WHAT YOU SHOULD DO: Leaving the pictures aside, write out the whole listing below exactly.
═══
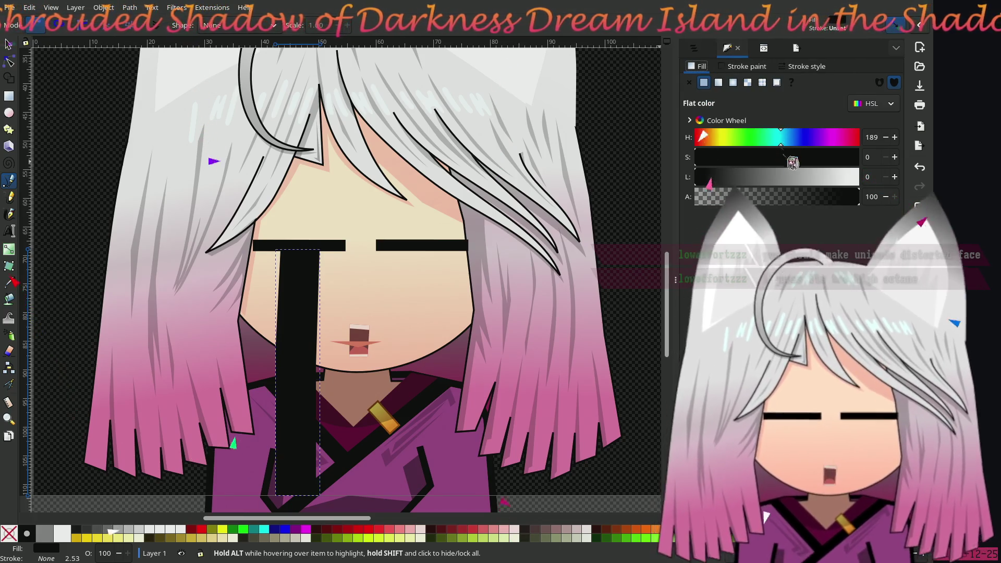
- Change the tear fill from black to a sky-blue hue around 199
{"action": "left_click", "coordinate": [785, 177]}
{"action": "left_click", "coordinate": [767, 178]}
{"action": "left_click", "coordinate": [775, 157]}
{"action": "left_click", "coordinate": [780, 137]}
═══
YOUR SOLUTION:
- Change the tear fill from black to a sky-blue hue around 199
{"action": "left_click", "coordinate": [785, 177]}
{"action": "left_click", "coordinate": [767, 178]}
{"action": "left_click", "coordinate": [775, 157]}
{"action": "left_click", "coordinate": [780, 137]}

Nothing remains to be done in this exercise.